Remember, the first Macintosh had 128 kilobytes of RAM and a 4 MHz processor!
Alright, the general idea of your post was right. However, in this particular situation it's a bit more complicated than that. First, Aero does use 3D effects. The slower the integrated chip the slower the GUI will draw.
Also, before Aero draws a window to the screen it waits until the entire window has been drawn. Then it saves a bitmap of that image that it can composite onto the desktop over and over again until the window needs updated. This makes the graphics feel smoother and faster. This isn't like Windows XP. With XP it's like watching a painter paint the entire window every time you look at it. This makes the system feel sluggish.
Now, why is this important?

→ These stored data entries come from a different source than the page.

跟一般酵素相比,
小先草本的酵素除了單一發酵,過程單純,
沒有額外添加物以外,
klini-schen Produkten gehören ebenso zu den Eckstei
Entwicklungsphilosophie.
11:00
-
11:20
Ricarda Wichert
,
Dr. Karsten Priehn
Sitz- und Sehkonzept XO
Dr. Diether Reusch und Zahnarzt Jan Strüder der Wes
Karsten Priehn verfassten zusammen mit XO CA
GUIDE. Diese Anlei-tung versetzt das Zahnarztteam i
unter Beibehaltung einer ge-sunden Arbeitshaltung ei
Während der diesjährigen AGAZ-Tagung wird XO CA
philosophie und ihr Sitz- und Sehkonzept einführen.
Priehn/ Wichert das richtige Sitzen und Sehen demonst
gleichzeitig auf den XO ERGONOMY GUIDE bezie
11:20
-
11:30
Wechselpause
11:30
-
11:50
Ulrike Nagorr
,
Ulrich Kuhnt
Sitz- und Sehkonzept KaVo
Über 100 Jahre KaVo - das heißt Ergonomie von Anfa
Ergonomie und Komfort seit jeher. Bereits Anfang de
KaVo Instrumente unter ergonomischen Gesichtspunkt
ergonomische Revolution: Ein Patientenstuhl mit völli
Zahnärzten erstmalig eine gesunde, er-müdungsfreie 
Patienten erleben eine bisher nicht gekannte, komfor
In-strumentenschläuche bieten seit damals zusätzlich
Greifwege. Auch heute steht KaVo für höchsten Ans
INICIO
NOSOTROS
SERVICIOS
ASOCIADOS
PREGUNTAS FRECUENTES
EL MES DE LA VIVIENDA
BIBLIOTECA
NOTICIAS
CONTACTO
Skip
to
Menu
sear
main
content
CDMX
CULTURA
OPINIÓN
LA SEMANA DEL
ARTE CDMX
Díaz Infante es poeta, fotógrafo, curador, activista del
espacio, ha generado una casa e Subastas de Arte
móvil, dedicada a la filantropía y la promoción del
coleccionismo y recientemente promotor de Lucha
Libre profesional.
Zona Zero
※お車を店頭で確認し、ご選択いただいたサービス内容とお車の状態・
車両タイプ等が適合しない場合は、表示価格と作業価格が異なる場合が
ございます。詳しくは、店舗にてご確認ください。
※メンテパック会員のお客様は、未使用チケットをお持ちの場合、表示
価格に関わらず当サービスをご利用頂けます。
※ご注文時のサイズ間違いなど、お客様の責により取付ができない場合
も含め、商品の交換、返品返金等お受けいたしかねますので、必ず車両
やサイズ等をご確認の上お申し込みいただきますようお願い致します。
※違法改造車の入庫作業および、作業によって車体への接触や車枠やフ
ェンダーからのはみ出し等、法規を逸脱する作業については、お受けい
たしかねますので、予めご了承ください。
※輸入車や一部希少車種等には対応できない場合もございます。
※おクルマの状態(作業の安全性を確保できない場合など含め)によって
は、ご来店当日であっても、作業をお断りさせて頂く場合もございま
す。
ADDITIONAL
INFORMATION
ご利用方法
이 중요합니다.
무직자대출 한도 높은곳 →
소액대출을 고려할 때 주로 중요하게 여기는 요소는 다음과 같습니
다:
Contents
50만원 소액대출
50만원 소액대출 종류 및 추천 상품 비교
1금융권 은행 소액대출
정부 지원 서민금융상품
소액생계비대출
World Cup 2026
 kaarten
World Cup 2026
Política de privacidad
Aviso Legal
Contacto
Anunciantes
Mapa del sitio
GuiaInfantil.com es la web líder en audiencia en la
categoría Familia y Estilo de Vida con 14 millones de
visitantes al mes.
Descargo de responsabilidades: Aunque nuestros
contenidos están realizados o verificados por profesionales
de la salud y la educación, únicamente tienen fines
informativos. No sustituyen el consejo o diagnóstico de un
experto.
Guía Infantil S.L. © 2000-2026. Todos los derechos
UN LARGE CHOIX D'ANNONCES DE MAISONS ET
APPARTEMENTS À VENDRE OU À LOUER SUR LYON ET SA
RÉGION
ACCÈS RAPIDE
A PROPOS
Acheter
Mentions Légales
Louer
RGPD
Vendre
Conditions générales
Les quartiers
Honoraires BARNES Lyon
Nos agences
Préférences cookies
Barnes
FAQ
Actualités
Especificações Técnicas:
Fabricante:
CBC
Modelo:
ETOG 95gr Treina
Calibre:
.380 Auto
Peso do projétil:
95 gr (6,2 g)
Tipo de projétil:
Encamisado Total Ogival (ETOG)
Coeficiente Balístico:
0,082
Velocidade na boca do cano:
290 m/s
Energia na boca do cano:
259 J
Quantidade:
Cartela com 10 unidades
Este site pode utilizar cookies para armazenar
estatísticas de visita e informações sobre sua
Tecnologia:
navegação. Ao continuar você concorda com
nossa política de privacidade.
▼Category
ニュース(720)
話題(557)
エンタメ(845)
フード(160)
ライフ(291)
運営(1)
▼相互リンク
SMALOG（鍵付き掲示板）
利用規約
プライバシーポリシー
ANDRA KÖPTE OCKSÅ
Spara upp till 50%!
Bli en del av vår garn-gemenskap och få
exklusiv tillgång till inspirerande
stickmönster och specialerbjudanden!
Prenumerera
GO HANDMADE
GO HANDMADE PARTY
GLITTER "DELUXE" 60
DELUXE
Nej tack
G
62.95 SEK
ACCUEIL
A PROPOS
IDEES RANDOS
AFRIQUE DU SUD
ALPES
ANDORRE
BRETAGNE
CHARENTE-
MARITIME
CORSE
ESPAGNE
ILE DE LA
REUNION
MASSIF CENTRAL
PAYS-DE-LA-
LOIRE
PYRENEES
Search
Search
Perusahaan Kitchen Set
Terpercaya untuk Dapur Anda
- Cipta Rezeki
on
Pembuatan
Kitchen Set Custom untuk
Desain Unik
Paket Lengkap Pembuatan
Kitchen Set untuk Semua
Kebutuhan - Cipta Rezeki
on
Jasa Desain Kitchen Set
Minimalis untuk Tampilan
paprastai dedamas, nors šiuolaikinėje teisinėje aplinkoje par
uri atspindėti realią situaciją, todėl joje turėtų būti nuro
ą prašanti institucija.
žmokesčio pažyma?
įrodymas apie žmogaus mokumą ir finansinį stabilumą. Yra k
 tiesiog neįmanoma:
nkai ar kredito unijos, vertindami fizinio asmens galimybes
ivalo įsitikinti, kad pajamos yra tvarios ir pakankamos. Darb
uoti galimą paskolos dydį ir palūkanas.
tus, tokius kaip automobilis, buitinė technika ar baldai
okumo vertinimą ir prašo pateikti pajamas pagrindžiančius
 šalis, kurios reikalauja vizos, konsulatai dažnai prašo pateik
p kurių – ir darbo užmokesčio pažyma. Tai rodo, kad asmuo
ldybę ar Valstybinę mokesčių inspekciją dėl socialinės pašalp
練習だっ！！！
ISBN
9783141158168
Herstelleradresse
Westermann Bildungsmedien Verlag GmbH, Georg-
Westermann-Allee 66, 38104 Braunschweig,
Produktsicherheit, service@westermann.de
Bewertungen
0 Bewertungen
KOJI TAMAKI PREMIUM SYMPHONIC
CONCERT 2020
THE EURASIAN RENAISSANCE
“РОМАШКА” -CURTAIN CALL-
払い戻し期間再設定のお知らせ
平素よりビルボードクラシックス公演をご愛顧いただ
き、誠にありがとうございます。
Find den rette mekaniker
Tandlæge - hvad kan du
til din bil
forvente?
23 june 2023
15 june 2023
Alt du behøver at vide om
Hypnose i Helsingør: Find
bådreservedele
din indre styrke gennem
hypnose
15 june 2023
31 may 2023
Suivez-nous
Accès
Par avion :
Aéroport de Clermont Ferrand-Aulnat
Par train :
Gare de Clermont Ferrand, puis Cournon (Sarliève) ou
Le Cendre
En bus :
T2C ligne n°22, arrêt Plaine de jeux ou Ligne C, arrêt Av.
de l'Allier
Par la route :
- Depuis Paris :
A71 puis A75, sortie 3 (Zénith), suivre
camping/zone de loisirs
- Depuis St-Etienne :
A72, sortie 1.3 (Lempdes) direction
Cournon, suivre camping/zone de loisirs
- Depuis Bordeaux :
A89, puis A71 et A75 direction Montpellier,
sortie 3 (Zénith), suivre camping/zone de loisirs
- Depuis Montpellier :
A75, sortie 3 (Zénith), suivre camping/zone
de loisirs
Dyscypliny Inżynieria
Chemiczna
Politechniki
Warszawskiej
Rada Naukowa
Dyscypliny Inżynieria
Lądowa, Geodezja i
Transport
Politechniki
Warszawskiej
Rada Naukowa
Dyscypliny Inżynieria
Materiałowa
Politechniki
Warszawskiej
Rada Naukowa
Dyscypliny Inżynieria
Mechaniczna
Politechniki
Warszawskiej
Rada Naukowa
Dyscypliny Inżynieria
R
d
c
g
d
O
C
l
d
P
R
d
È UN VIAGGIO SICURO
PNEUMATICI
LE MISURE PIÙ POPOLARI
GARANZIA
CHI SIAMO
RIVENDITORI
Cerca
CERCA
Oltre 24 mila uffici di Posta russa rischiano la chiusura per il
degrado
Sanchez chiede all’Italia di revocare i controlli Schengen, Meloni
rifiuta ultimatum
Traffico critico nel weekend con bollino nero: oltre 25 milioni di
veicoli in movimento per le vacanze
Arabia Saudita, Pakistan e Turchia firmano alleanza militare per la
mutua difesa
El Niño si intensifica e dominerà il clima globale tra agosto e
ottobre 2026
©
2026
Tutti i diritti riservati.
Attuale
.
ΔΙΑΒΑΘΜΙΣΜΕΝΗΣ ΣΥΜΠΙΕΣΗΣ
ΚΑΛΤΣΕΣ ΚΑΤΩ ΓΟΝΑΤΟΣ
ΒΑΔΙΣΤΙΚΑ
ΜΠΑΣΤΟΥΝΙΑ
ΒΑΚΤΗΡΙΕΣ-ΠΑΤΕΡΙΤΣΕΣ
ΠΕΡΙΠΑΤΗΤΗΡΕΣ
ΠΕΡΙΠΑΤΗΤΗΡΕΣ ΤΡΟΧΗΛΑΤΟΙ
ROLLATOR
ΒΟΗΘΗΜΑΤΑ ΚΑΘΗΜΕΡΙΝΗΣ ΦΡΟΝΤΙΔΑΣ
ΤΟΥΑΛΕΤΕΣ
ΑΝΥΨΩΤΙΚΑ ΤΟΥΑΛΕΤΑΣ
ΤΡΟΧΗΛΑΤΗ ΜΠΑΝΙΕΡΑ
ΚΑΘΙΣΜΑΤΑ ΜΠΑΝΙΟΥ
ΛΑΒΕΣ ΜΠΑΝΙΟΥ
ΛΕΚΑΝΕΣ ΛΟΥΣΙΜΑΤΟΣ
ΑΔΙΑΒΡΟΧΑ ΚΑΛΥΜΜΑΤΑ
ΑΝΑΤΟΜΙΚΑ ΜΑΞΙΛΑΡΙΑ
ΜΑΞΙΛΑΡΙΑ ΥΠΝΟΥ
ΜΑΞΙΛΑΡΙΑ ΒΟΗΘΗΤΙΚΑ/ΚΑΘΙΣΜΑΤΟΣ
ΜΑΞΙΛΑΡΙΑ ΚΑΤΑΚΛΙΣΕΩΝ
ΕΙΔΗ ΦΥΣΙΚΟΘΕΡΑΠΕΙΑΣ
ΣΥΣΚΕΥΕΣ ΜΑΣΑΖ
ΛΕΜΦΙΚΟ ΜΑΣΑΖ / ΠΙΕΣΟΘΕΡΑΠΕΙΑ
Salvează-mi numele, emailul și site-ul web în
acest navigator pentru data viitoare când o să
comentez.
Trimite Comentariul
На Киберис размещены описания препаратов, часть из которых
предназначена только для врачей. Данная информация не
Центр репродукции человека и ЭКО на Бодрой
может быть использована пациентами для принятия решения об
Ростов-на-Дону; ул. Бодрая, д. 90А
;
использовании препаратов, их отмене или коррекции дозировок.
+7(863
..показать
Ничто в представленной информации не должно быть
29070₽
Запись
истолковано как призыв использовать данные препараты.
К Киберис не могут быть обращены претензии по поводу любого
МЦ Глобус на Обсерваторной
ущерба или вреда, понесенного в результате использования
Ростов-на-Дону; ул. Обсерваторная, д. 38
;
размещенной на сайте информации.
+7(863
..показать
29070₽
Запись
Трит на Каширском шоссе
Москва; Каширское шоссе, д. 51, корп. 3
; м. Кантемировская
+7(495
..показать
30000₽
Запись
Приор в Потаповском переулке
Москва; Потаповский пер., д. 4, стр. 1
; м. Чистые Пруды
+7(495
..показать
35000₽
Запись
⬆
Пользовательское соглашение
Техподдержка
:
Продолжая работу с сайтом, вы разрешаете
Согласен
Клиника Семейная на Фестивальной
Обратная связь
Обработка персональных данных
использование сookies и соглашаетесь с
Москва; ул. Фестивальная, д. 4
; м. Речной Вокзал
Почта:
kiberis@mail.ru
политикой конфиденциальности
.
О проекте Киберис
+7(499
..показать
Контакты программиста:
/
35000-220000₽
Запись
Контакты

On Windows XP the drawing API, GDI is hardware accelerated to fix the sluggish feeling. They just made the painter go real fast. However, on Vista this wasn't needed anymore. So they took out the hardware acceleration for GDI. That's why turning off Aero won't help. However, since some of these chips didn't support Aero some users got the worst of both, no composition and no acceleration
However, this is the main problem. The main difference between a dedicated graphics card and an integrated graphics chip is the card has its own ram. An integrated graphics chip doesn't. It locks out some of the ram on your motherboard and uses it as video ram. This means your ram is going to get full even quicker and your computer is going to swap to disk more often. That is how an integrated chip causes the computer to slow down. You simply have less ram available to you.
/P
lol, I wonder how many people actually got that one
My next computer will be WINDOWS XP
(I need to run Morrowind and associated programlets and mods)
Microsofts worst competion is ITSELF.
Intel sucks (management and many employees) and they always have. It's a skanky company that cheats customers whenever possible. This kind of dishonest behavior is not new and for those that remember the last 10-15 years, they milked all customers by simply sorting chips by speed (coming off the same wafer) and releasing the faster ones as a "NEW" product for more money, they had the whole 486 issue many years ago where they tried to cover up their math errors and didn't want to provide working chips saying "most customers don't need it", and they've gouged their way across the world for years with impunity until AMD started to provide a little competition.
That's not to say that MS is innocent in this either. Vista is bloatwear that was designed to do nothing but churn accounts for revenue. What does it really do that XP didn't do better and faster in most cases? From my 2 years of experience, the answer is "nothing", except the UAC is more annoying than anything XP ever had. Some claim to fame.....
Sadly, anyone that thinks cheesy apple is going to be any better is severely delusional. Apple/Jobs is another skanky organization that routinely screws its less-than-bright sycophant customers. Joining a group like that is even more unappealing than putting up with MS...
All you are trying to do is getting the most working die out of a wafer. It doesn't mean the lower speed die are defective. All it means is that has failed some test at the top speed maybe leakage or speed or something else, but works fine with the same expected reliability at lower speed.
- by JCCox November 23, 2008 2:10 AM PST
- I'm always surprised by how low these companies will sink to make a profit. Both Intel and Microsoft are market leaders and I would expect more from them.